_MATERIAL TO PROCESS_:
■ ■ ■ ■
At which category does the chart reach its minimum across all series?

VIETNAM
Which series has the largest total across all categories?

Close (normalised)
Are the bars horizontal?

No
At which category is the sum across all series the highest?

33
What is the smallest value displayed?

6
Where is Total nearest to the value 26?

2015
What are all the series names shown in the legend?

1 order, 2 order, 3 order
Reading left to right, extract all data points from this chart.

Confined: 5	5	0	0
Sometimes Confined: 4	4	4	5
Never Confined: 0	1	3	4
■ ■ ■ ■
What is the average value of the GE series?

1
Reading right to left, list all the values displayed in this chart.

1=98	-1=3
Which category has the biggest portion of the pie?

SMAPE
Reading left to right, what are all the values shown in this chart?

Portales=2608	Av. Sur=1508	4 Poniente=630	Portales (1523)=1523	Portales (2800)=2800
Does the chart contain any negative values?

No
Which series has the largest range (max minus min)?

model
■ ■ ■ ■
_PROBLEM TO SOLVE_:
Put the lines from the one with "At which category does" up to and including the one with "At which category is" into a Markdown table, leaving out blank lines. Use two columns: No for a running count and Line for the line itself.

_EXPECTED ANSWER_:
| No | Line |
|---|---|
| 1 | At which category does the chart reach its minimum across all series? |
| 2 | VIETNAM |
| 3 | Which series has the largest total across all categories? |
| 4 | Close (normalised) |
| 5 | Are the bars horizontal? |
| 6 | No |
| 7 | At which category is the sum across all series the highest? |